Conference-debate (in French) with Alain Colignon (CegeSoma/State Archives) as guest speaker
A discussion led by Chantal Kesteloot (CegeSoma/State Archives)
Both in the First and in the Second World War, Ukraine was the theatre of a fierce struggle between two major nationalisms, disguised in an imperial form: that represented by the German Reich - in two different versions - and that embodied by the Russian-Soviet state. Whoever controls these rich arable lands whose soils are abundant in resources of all kinds (coal, gas, bauxite, ...) and located in a key geopolitical area, would also have direct or indirect power over vast parts of the Black Sea and hold a valuable connection to the oilfields of Kuban and the Caucasus.
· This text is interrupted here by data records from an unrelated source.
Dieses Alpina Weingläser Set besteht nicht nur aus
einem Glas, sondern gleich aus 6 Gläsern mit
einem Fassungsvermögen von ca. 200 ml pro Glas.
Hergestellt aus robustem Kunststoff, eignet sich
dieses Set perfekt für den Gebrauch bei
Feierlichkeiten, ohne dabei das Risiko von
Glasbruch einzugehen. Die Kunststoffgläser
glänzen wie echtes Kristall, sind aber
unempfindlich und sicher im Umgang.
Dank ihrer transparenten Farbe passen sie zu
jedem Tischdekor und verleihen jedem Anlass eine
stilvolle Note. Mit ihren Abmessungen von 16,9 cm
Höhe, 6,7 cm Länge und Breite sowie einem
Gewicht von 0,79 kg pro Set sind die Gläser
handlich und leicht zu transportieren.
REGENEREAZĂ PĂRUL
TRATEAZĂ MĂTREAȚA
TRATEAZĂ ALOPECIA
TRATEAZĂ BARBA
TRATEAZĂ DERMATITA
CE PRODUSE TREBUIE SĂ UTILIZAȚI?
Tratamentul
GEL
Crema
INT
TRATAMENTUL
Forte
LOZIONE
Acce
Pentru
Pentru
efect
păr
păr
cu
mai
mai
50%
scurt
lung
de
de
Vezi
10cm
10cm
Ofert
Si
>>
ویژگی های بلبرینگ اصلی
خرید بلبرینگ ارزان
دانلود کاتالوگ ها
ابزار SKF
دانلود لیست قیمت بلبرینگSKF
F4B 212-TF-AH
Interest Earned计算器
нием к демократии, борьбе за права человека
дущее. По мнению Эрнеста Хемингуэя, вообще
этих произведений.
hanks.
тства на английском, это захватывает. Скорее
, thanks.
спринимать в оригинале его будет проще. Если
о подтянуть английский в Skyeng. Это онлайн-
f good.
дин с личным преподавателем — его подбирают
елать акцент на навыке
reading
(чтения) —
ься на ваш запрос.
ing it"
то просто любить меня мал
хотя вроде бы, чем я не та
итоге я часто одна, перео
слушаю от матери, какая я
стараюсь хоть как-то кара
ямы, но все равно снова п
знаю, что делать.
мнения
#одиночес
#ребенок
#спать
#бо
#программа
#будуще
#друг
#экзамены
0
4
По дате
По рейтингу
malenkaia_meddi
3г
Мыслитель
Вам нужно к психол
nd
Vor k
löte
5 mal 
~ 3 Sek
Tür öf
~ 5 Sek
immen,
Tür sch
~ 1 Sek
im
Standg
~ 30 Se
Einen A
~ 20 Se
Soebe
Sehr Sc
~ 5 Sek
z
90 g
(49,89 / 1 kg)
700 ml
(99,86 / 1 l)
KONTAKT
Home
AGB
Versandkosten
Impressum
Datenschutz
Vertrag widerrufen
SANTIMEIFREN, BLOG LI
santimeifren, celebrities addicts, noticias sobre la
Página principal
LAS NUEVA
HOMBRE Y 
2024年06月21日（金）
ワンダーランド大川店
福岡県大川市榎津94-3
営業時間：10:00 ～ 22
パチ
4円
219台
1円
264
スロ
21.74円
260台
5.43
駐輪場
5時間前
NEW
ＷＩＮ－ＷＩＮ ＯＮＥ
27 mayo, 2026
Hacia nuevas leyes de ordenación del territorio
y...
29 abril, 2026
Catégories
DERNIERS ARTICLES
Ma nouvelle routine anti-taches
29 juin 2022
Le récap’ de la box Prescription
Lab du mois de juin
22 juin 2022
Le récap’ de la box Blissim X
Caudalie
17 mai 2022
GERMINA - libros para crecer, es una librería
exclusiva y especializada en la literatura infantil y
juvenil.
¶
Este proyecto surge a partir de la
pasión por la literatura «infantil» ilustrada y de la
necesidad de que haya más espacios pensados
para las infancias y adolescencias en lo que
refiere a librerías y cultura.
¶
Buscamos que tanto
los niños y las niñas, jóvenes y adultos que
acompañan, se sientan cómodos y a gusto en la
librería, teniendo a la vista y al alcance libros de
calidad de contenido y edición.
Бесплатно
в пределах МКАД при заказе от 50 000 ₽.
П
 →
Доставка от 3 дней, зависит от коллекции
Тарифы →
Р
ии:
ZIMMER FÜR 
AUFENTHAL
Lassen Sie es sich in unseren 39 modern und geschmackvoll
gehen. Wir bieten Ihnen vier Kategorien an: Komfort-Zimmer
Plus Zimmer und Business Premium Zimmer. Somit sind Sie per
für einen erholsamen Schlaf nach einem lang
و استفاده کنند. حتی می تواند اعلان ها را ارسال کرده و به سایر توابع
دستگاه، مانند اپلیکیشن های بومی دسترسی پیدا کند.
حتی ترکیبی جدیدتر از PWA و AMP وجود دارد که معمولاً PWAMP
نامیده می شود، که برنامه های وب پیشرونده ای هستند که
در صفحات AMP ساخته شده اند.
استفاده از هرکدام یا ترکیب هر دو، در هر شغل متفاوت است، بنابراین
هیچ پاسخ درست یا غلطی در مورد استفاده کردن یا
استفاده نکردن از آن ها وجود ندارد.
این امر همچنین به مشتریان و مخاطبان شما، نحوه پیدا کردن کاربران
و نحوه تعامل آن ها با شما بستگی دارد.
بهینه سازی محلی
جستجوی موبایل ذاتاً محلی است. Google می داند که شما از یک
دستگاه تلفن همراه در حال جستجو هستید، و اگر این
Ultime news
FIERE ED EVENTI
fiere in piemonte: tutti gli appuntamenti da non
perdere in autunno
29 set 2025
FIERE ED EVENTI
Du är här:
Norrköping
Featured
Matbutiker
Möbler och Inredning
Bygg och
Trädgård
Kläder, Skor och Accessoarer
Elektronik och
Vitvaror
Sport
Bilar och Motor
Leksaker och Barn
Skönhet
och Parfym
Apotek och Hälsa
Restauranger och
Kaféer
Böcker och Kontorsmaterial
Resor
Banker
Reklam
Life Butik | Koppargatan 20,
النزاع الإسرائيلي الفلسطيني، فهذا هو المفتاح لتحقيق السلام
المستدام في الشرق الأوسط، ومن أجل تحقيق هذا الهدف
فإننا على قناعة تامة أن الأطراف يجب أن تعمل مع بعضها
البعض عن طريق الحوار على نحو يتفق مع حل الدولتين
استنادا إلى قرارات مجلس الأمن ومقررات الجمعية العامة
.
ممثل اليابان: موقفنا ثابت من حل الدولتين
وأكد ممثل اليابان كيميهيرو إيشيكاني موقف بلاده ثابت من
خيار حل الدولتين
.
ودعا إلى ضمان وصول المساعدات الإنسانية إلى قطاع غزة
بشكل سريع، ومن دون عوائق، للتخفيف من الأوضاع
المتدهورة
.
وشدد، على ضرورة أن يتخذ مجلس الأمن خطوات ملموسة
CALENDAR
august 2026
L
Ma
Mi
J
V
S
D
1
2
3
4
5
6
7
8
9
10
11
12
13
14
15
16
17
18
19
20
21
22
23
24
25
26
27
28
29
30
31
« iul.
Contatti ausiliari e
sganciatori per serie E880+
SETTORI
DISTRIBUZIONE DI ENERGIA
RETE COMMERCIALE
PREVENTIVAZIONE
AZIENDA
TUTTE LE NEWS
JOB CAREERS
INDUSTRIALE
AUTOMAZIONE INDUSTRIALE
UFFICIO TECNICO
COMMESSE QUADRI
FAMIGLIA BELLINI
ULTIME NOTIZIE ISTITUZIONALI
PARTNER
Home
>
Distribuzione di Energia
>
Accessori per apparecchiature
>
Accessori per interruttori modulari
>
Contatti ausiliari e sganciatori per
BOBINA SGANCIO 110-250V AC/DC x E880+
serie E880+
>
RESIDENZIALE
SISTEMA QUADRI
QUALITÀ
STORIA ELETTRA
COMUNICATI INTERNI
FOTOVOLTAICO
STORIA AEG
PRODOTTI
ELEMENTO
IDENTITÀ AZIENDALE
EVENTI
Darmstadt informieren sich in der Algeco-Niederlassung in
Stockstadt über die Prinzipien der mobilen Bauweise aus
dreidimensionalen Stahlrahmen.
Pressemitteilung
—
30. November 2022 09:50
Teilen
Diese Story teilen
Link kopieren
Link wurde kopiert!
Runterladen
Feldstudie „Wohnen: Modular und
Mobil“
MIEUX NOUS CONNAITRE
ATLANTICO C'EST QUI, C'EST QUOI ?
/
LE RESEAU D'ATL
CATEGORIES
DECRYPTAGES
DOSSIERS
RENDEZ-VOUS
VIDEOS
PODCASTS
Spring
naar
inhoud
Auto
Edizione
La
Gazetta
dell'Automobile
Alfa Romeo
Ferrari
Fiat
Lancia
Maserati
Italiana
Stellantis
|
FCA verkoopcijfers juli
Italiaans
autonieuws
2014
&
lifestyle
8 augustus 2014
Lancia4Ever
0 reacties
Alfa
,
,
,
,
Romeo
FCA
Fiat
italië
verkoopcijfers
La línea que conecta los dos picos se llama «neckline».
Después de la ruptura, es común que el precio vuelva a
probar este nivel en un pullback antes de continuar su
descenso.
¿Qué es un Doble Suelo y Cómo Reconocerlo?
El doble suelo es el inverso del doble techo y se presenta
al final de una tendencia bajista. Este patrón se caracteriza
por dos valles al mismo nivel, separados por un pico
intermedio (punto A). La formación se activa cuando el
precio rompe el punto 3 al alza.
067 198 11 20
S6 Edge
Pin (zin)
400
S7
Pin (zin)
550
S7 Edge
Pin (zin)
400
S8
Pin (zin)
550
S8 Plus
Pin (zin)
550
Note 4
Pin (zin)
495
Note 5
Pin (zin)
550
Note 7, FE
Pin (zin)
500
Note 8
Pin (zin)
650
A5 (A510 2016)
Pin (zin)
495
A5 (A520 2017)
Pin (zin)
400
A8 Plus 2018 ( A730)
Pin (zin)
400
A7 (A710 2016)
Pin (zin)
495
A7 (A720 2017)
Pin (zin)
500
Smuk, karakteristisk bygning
But in spite of these antagonistic ambitions, the Ukrainian peoples were able, by trial and error and often under a lot of hardship, to build the core of a nation, a state framework... and even to keep it alive through the vicissitudes of history from 1914 to 1945.
The non-profit association “The Friends of CegeSoma” invites you to discover this part of history in order to be able to better understand the challenges of our times.
Alain Colignon is a historian from the University of Liège. He heads the library of CegeSoma/State Archives since many years.
Furthermore, he is the author of various works on the history of occupation and private life of the population in wartimes; he also specialises in the study of wartime collaboration and resistance, and currently works on a publication about Walloon society between 1930 and 1940.
Chantal Kesteloot is in charge of public history at CegeSoma/State Archives. She is particularly interested in the phenomenon of commemorations and the place of the past in public space, for example through street names (odonymy).
She coordinates the Belgium WWII website. She authored numerous publications, including 'Walloon Federalism or Belgian Nationalism? The Walloon Movement at the End of the First World War'.